Net Gain: Kirk Goldsberry Moneyballs the Celtics

This map wiz has good news for the Celtics. —Michael Pina

kirk goldsberry

Photo by Mark Fleming

As the new NBA season tips off, Celtics fans are still wringing their hands over the loss of Ray Allen to the hated Miami Heat. But according to Kirk Goldsberry, they shouldn’t be.

Goldsberry, a visiting scholar at Harvard’s Center for Geographic Analysis, is emerging as a pivotal figure in the rapidly growing field of sports analytics. That’s the one in which high-powered statisticians mine data and crunch numbers to better predict player performance. Anybody who’s read Moneyball knows just how important this kind of analysis has become in baseball.

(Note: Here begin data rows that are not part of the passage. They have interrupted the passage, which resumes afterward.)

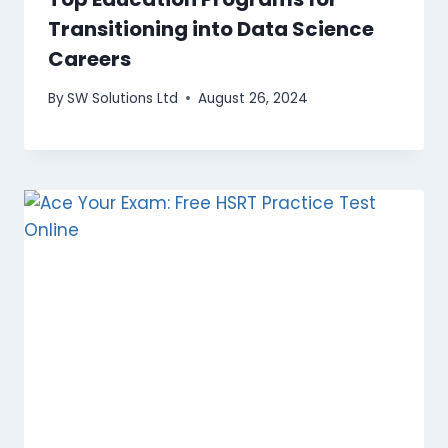
Transitioning into Data Science
Careers
By
SW Solutions Ltd
August 26, 2024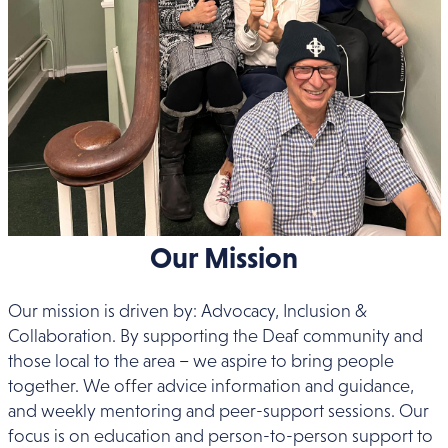
Our Mission
Our mission is driven by: Advocacy, Inclusion &
Collaboration. By supporting the Deaf community and
those local to the area – we aspire to bring people
together. We offer advice information and guidance,
and weekly mentoring and peer-support sessions. Our
focus is on education and person-to-person support to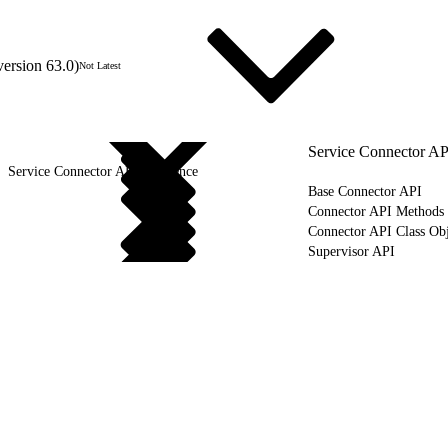
version 63.0)
Not Latest
Service Connector AP
Service Connector API Reference
Base Connector API
Connector API Methods
Connector API Class Obj
Supervisor API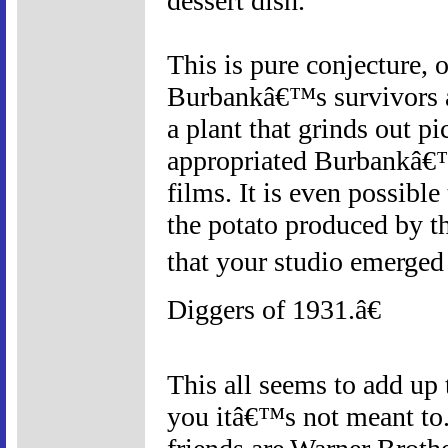
dessert dish.
This is pure conjecture,
Burbankâ€™s survivors a
a plant that grinds out pi
appropriated Burbankâ€™s
films. It is even possibl
the potato produced by th
that your studio emerge
Diggers of 1931.â€
This all seems to add up t
you itâ€™s not meant to.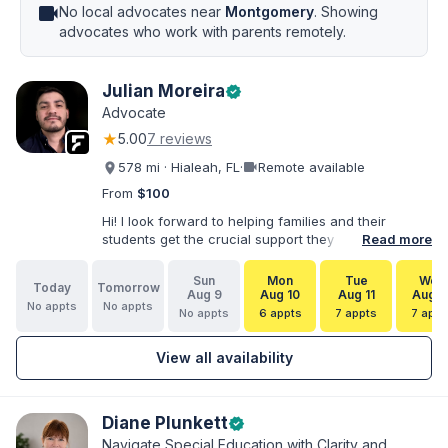
videocam
No local advocates near
Montgomery
. Showing
advocates who work with parents remotely.
Julian Moreira
verified
Advocate
★
5.00
7 reviews
videocam
578 mi · Hialeah, FL
·
Remote available
From
$100
Hi! I look forward to helping families and their
students get the crucial support they need. I have
Read more
varied experience working with families and
educators at the state and local levels. I primarily
Sun
Mon
Tue
Wed
Today
Tomorrow
specialize in dispute resolution, including formal
Aug 9
Aug 10
Aug 11
Aug 1
No appts
No appts
dispute options afforded to parents under IDEA, Part
No appts
6 appts
7 appts
7 appt
B.
View all availability
Diane Plunkett
verified
Navigate Special Education with Clarity and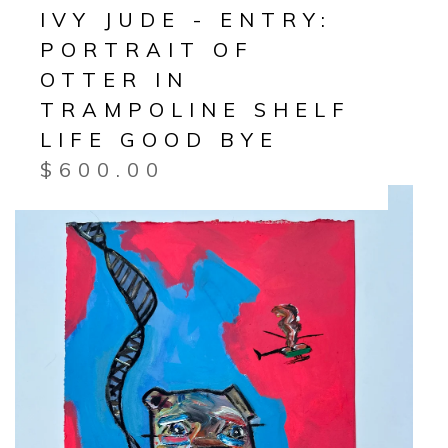
IVY JUDE - ENTRY:
PORTRAIT OF
OTTER IN
TRAMPOLINE SHELF
LIFE GOOD BYE
$
600.00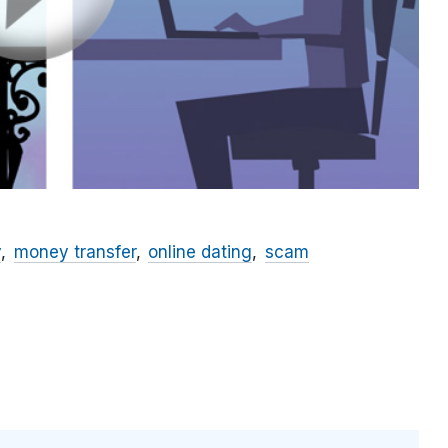
y
money transfer
online dating
scam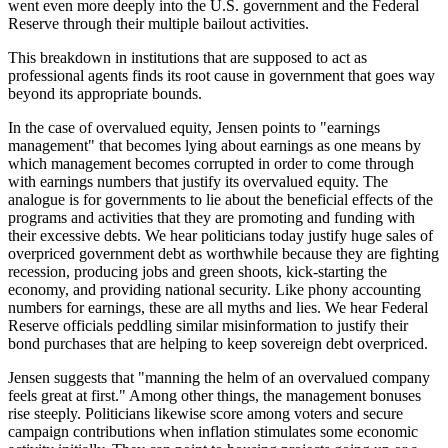
went even more deeply into the U.S. government and the Federal
Reserve through their multiple bailout activities.
This breakdown in institutions that are supposed to act as
professional agents finds its root cause in government that goes way
beyond its appropriate bounds.
In the case of overvalued equity, Jensen points to "earnings
management" that becomes lying about earnings as one means by
which management becomes corrupted in order to come through
with earnings numbers that justify its overvalued equity. The
analogue is for governments to lie about the beneficial effects of the
programs and activities that they are promoting and funding with
their excessive debts. We hear politicians today justify huge sales of
overpriced government debt as worthwhile because they are fighting
recession, producing jobs and green shoots, kick-starting the
economy, and providing national security. Like phony accounting
numbers for earnings, these are all myths and lies. We hear Federal
Reserve officials peddling similar misinformation to justify their
bond purchases that are helping to keep sovereign debt overpriced.
Jensen suggests that "manning the helm of an overvalued company
feels great at first." Among other things, the management bonuses
rise steeply. Politicians likewise score among voters and secure
campaign contributions when inflation stimulates some economic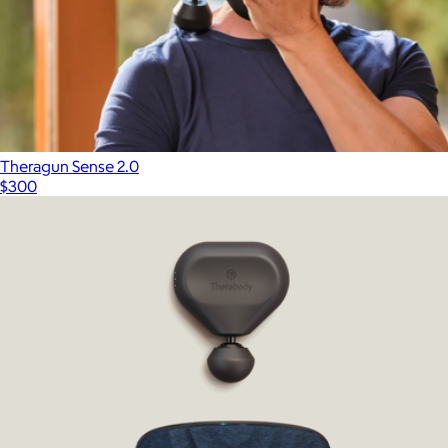
Theragun Sense 2.0
$300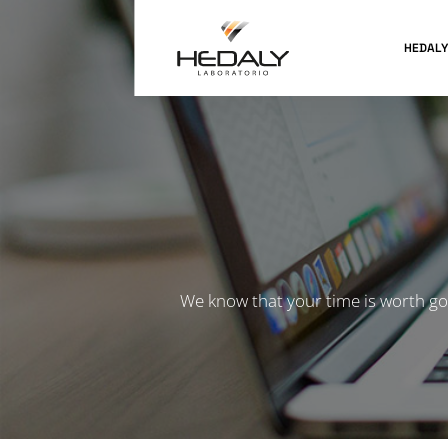
HEDALY
We know that your time is worth go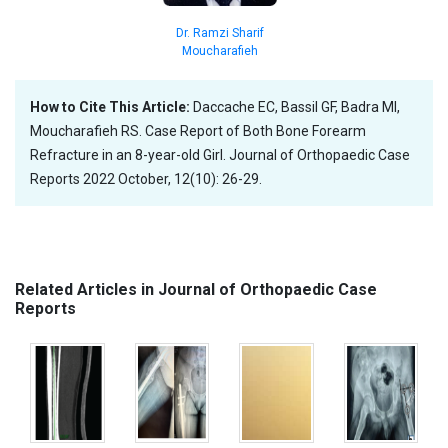
Dr. Ramzi Sharif
Moucharafieh
How to Cite This Article:
Daccache EC, Bassil GF, Badra MI,
Moucharafieh RS. Case Report of Both Bone Forearm
Refracture in an 8-year-old Girl. Journal of Orthopaedic Case
Reports 2022 October, 12(10): 26-29.
Related Articles in Journal of Orthopaedic Case
Reports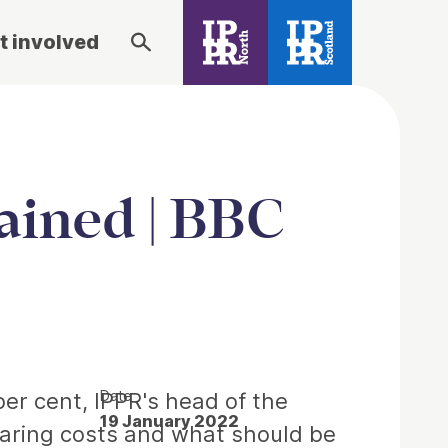
t involved
lained | BBC
Date
per cent, IPPR's head of the
19 January 2022
oaring costs and what should be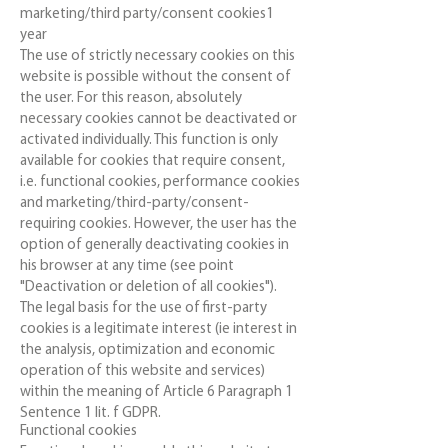
marketing/third party/consent cookies1
year
The use of strictly necessary cookies on this
website is possible without the consent of
the user. For this reason, absolutely
necessary cookies cannot be deactivated or
activated individually. This function is only
available for cookies that require consent,
i.e. functional cookies, performance cookies
and marketing/third-party/consent-
requiring cookies. However, the user has the
option of generally deactivating cookies in
his browser at any time (see point
"Deactivation or deletion of all cookies").
The legal basis for the use of first-party
cookies is a legitimate interest (ie interest in
the analysis, optimization and economic
operation of this website and services)
within the meaning of Article 6 Paragraph 1
Sentence 1 lit. f GDPR.
Functional cookies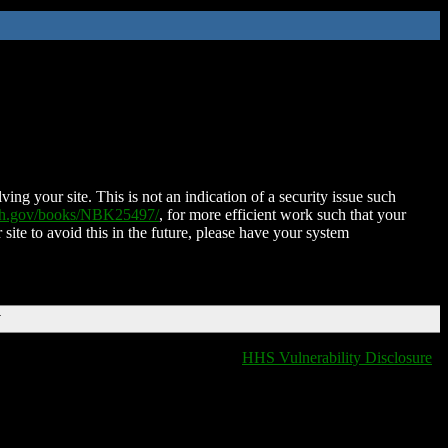
ing your site. This is not an indication of a security issue such
nih.gov/books/NBK25497/
, for more efficient work such that your
 site to avoid this in the future, please have your system
T
HHS Vulnerability Disclosure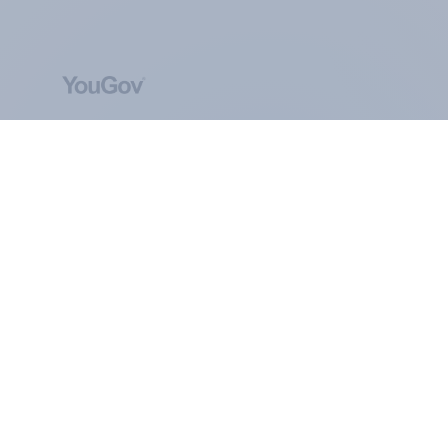
ABOUT YOUGOV
At the heart of our company is a global online
community, where millions of people and
thousands of political, cultural and commercial
organisations engage in a continuous
conversation about their beliefs, behaviours and
brands.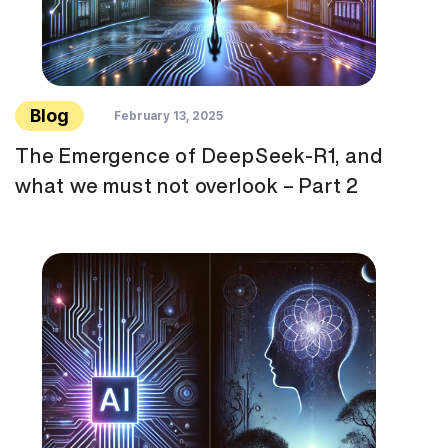
Blog
February 13, 2025
The Emergence of DeepSeek-R1, and
what we must not overlook – Part 2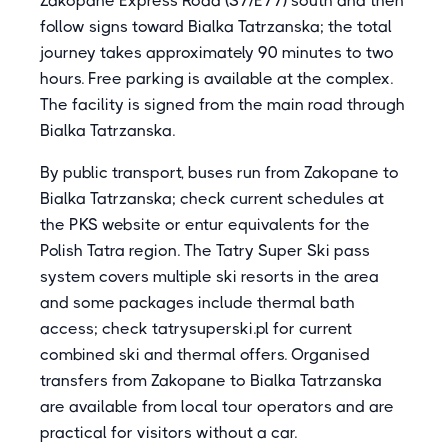
Zakopane Express Road (S7/E77) south and then
follow signs toward Bialka Tatrzanska; the total
journey takes approximately 90 minutes to two
hours. Free parking is available at the complex.
The facility is signed from the main road through
Bialka Tatrzanska.
By public transport, buses run from Zakopane to
Bialka Tatrzanska; check current schedules at
the PKS website or entur equivalents for the
Polish Tatra region. The Tatry Super Ski pass
system covers multiple ski resorts in the area
and some packages include thermal bath
access; check tatrysuperski.pl for current
combined ski and thermal offers. Organised
transfers from Zakopane to Bialka Tatrzanska
are available from local tour operators and are
practical for visitors without a car.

Now it’s basketball’s turn. About five years ago, Goldsberry, whose specialty is data visualization, started plotting NBA shot attempts. This year, after a lot of trial and error, he began producing astonishingly information-rich maps (precise to the square foot) that show the spots on a court where a shooter’s attempts are most likely to be successful. Nine NBA teams have approached Goldsberry about using his maps to find their players’ strengths and weaknesses.

So what’s the good news for Celtics fans? Goldsberry recently studied the performances of Jason Terry and Courtney Lee—acquired to replace Ray Allen—and both, it turns out, regularly sink the same shots that Allen did.